In desperation, the Byzantines set fire to the palisade. After a time, the ropes holding the palisade's logs together began to snap, causing portions of the wall to collapse. A number of Roman soldiers made their way through the barrier, but now had to brave the moat and the Bulgarian troops. During the rout, the Byzantines came to a deep river. The Romans threw themselves into the water, with many drowning. One chronicle stated so many Greeks bodies clogged the crossing, some retreating soldiers cross the river on the bodies of their comrades. Those who did not make the river were hunted down by Bulgar light cavalry and even civilians armed with little more than farming tools. By dawn, the East Roman army ceased to exist as a discipline force. The battle of Vӑrbitsa Pass was over…

Aftermath

The Byzantine invasion force was essentially wiped out; some chronicles state that a few soldiers made it back to Constantinople. Casualty counts for the Bulgars are unknown.

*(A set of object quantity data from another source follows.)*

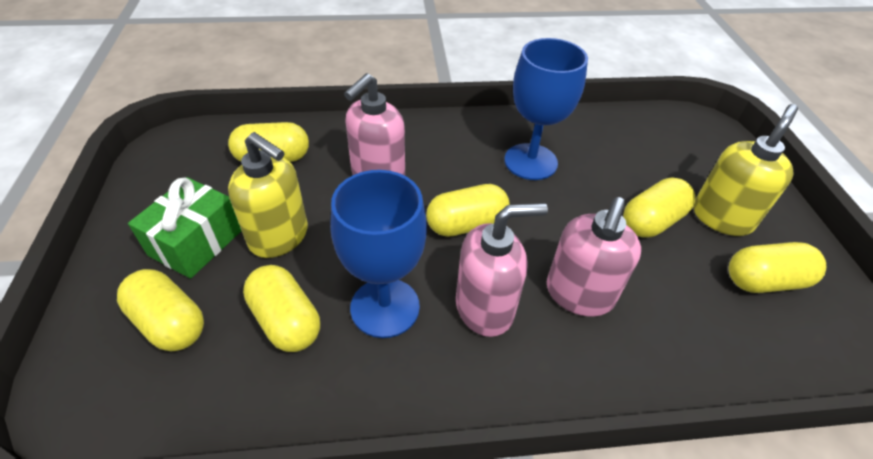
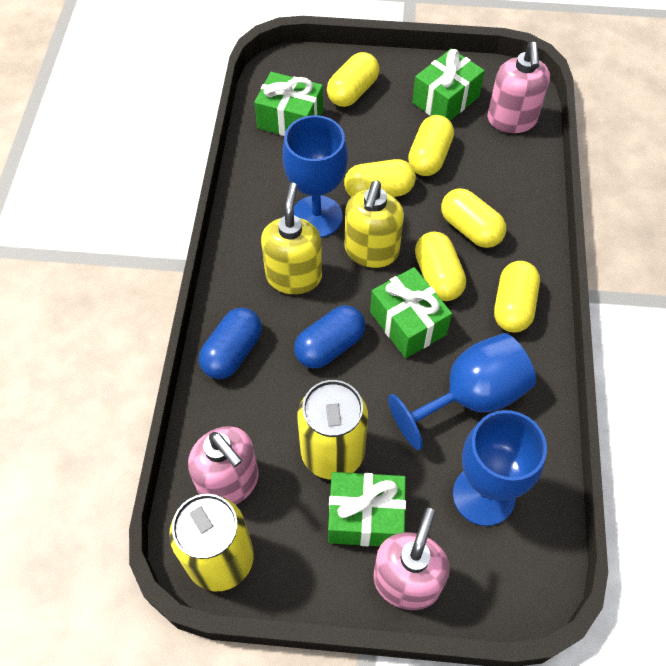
blue capsule: 0 -> 2
blue goblet: 2 -> 3
green gift: 1 -> 4
yellow can: 0 -> 2

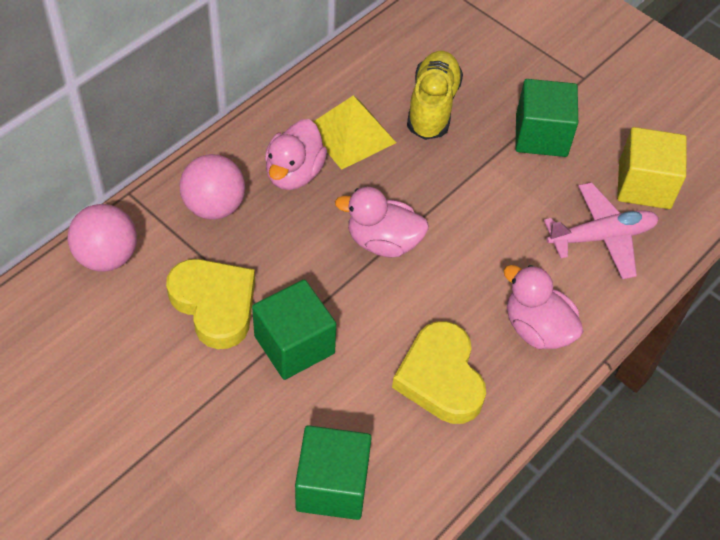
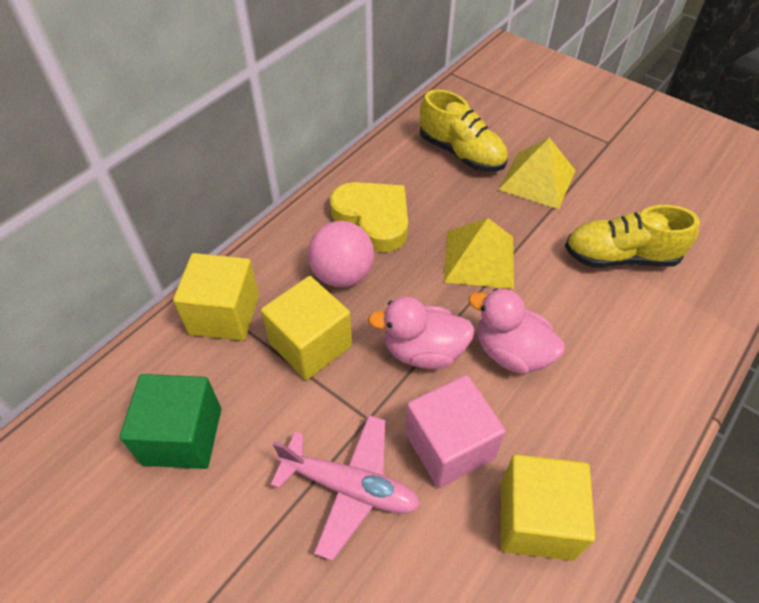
green cube: 3 -> 1
pink ball: 2 -> 1
pink cube: 0 -> 1
pink duck: 3 -> 2
yellow cube: 1 -> 3
yellow heart: 2 -> 1
yellow pyramid: 1 -> 2
yellow shoe: 1 -> 2

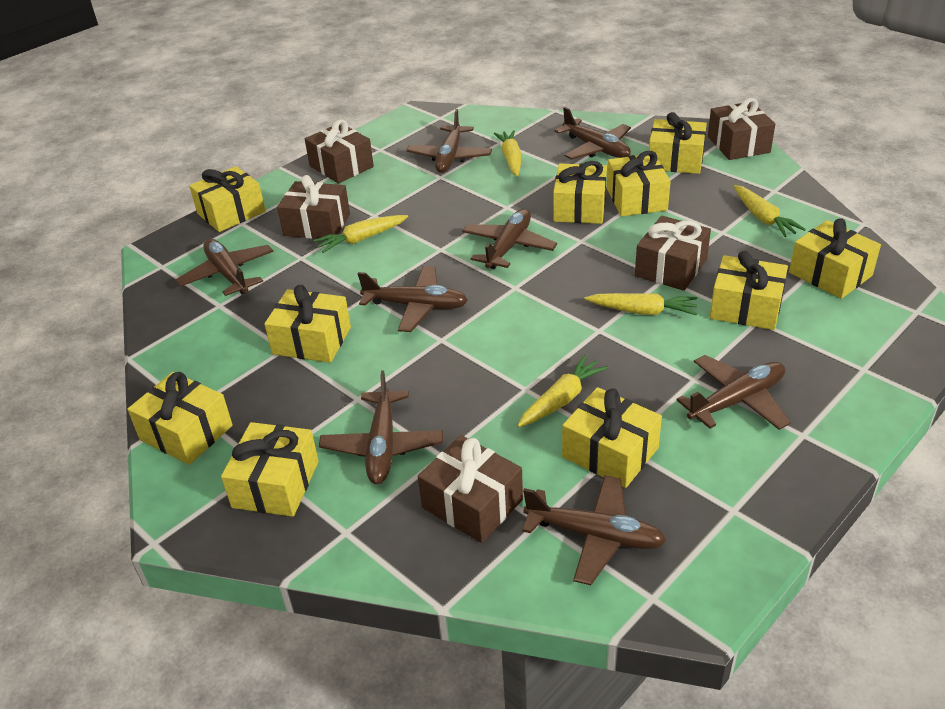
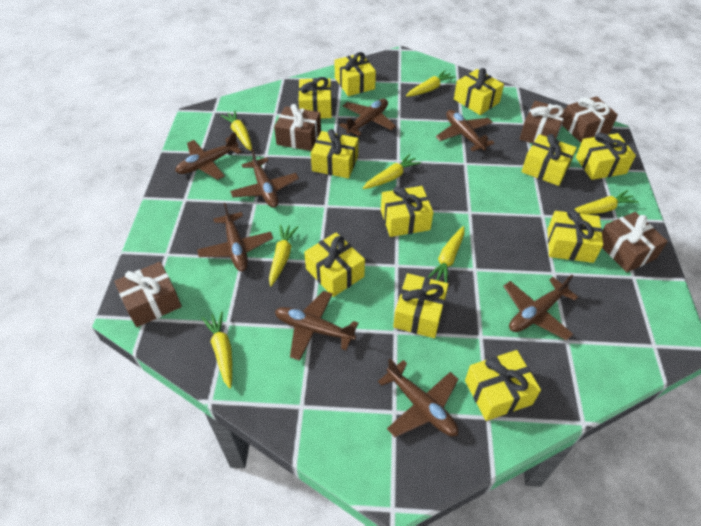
yellow carrot: 5 -> 7
yellow gift: 10 -> 11

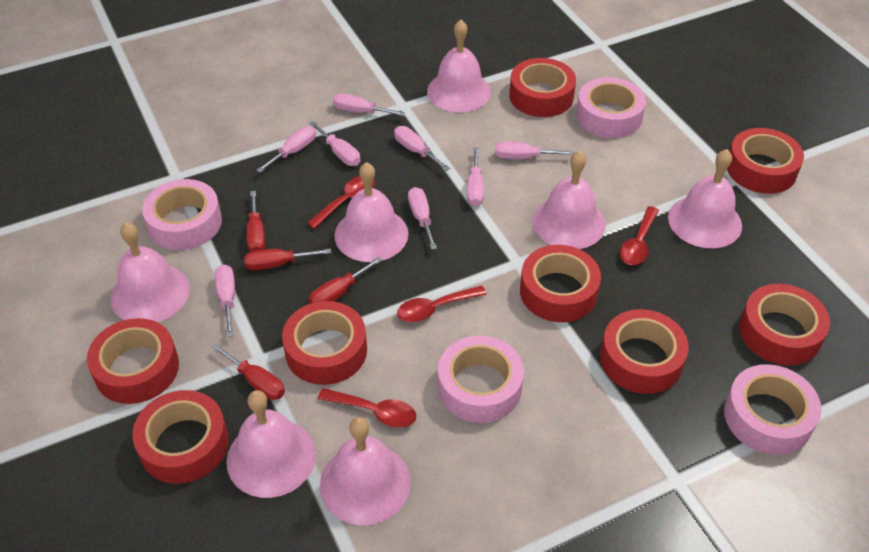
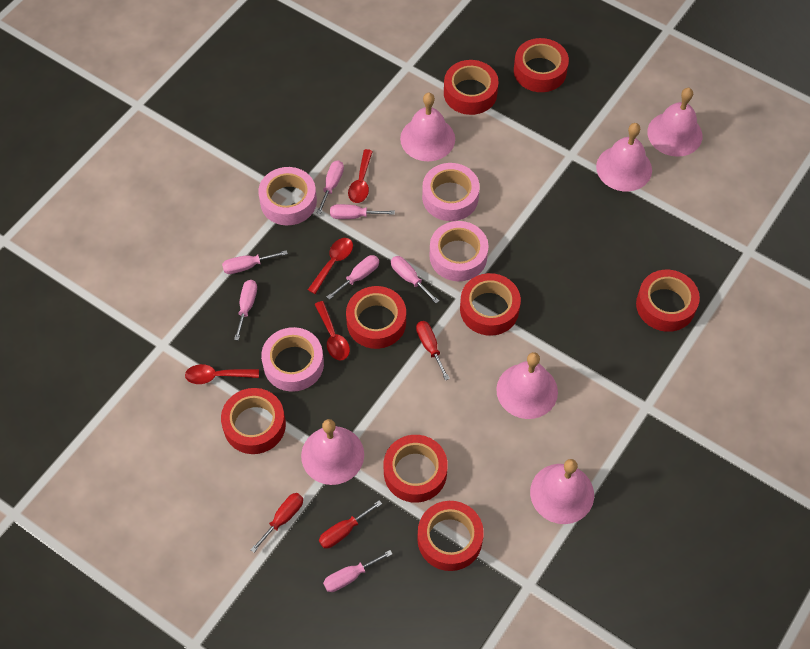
pink bell: 7 -> 6
pink screwdriver: 8 -> 7
red screwdriver: 4 -> 3

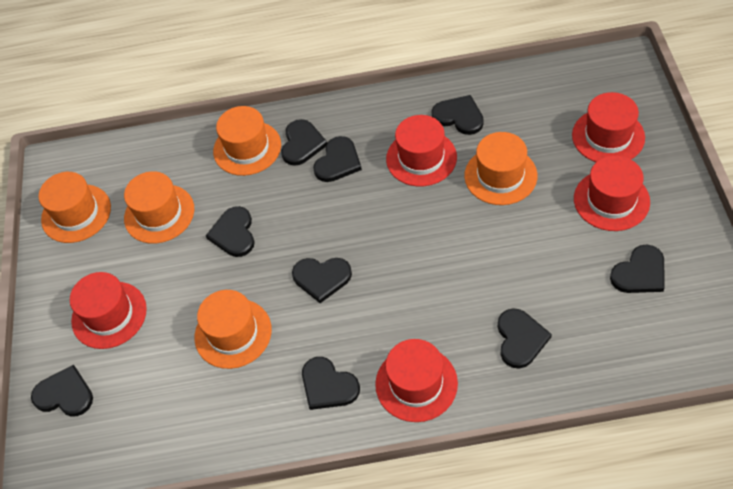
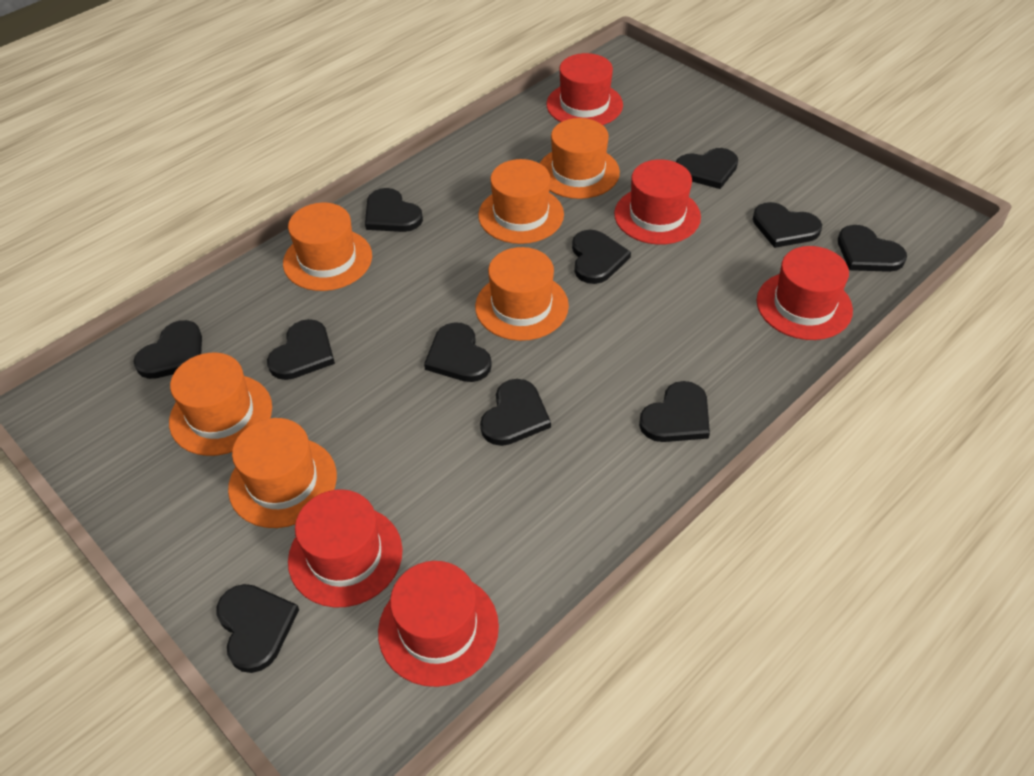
black heart: 9 -> 11
orange hat: 5 -> 6

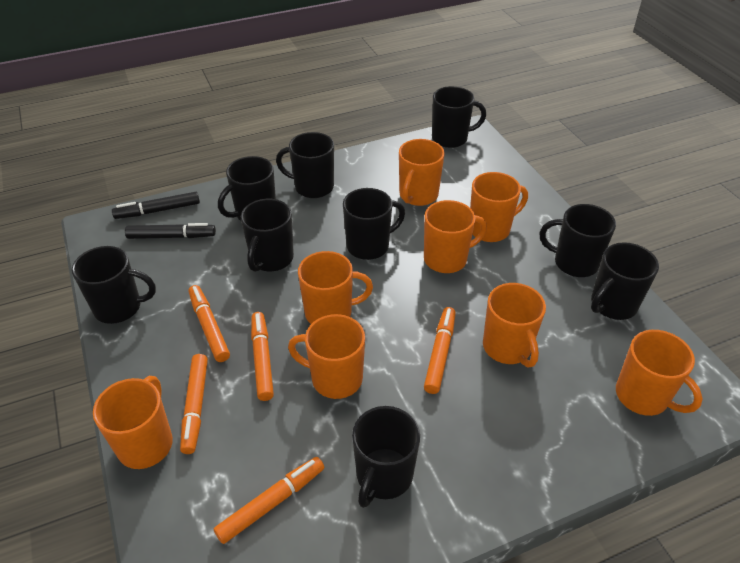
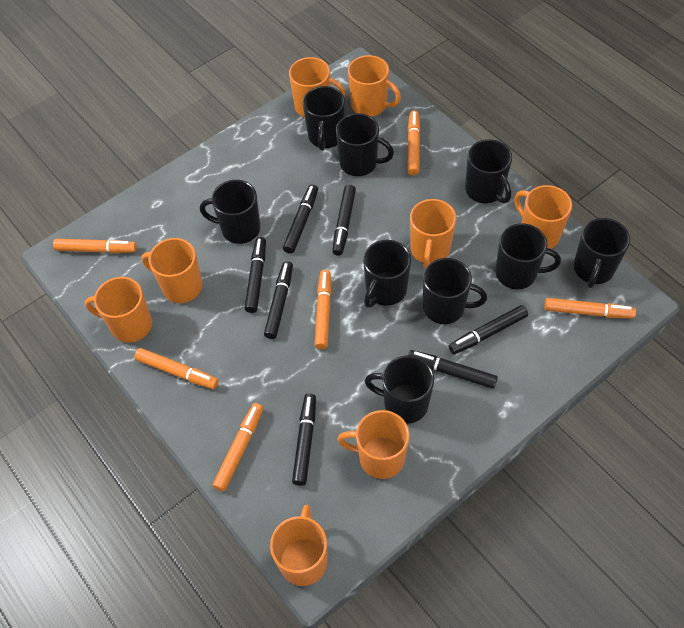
black marker: 2 -> 7
orange marker: 5 -> 6

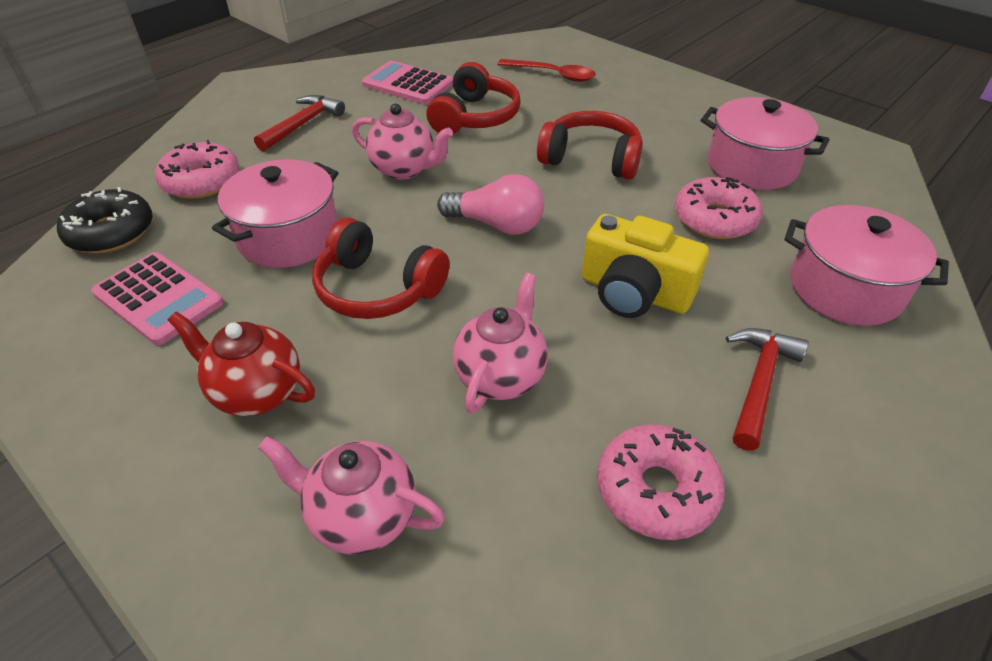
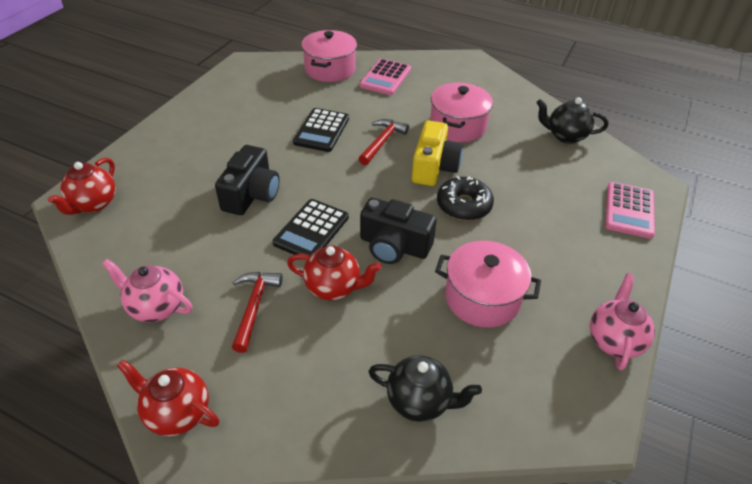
black calculator: 0 -> 2
black camera: 0 -> 2
black teapot: 0 -> 2
pink donut: 3 -> 0
pink light bulb: 1 -> 0
pink teapot: 3 -> 2
red headphones: 3 -> 0
red spoon: 1 -> 0
red teapot: 1 -> 3

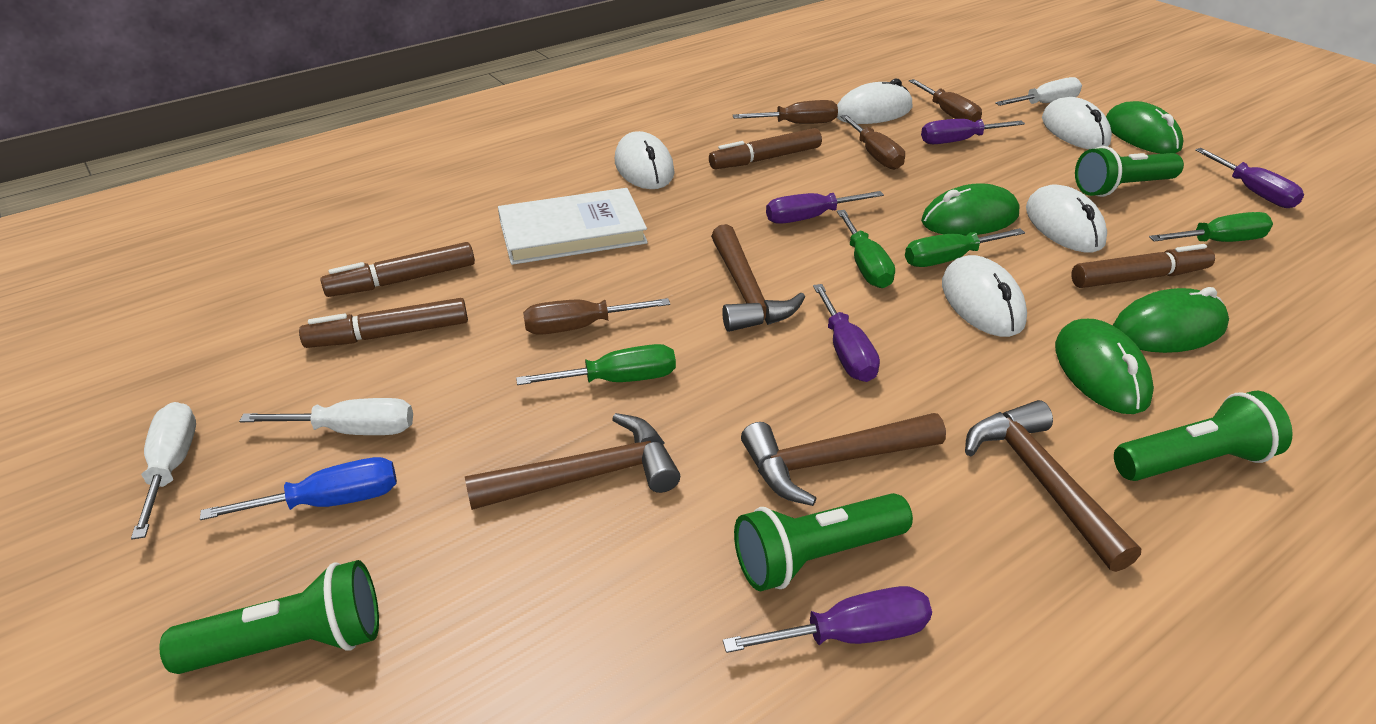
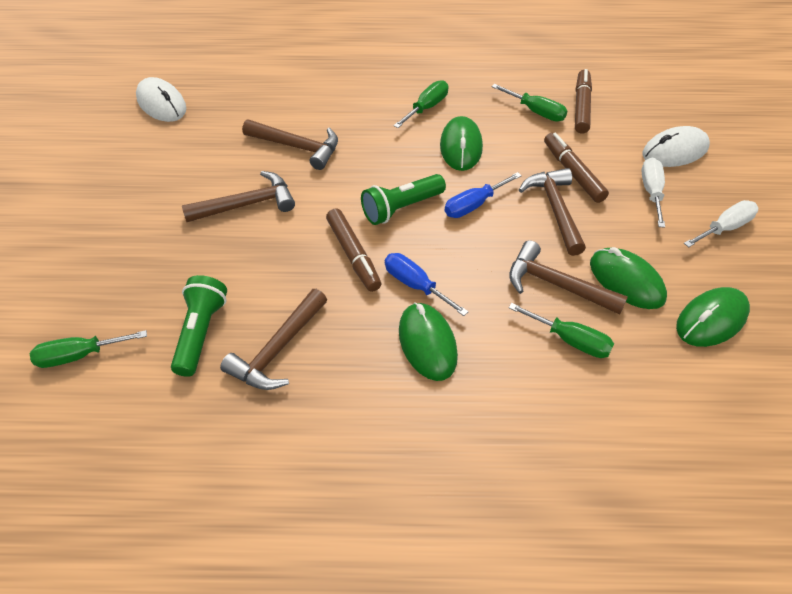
blue screwdriver: 1 -> 2
brown hammer: 4 -> 5
brown marker: 4 -> 3
brown screwdriver: 4 -> 0
green flashlight: 4 -> 2
purple screwdriver: 5 -> 0
white book: 1 -> 0
white mouse: 5 -> 2
white screwdriver: 3 -> 2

Khan Krum (l) feasting with his new skull goblet; Illustration from the Constantine Manasses Chronicle, 14th century
Khan Krum (l) feasting with his new skull goblet
Illustration from the Constantine Manasses Chronicle, 14th century

Footnote #1: In the aftermath of the battle, Khan Krum recovered the severed head of Nikephorus, and converted it into a silver-lined skull cup.

Footnote #2: Before launching his attack on Bulgaria, Nikephorus had the omens read – a tradition going back to the old West Roman Empire – and the signs were not favorable. Nikephorus ignored this news, and led his army into Bulgaria anyway.

Footnote #3: In 775 Bulgarian Khan Telerig contacted Roman Emperor Constantine V, telling him he was giving up his throne, and was seeking asylum in Constantinople. Telerig asked Constantine for a contact to make the necessary arrangements. Inadvertently, Constantine revealed to Telerig all of the Byzantine agents in Bulgaria, who were promptly rounded up and executed. In response, Constantine began preparations to invade Bulgar territory, but died before the invasion went forward.

Footnote #4: With the death of Nikephorus, his son Stauracius was crowned emperor. Unfortunately, he had been severely wounded at Varbitsa, and was paralyzed. He lived only another six months, and was succeeded by Michael I Rangabe.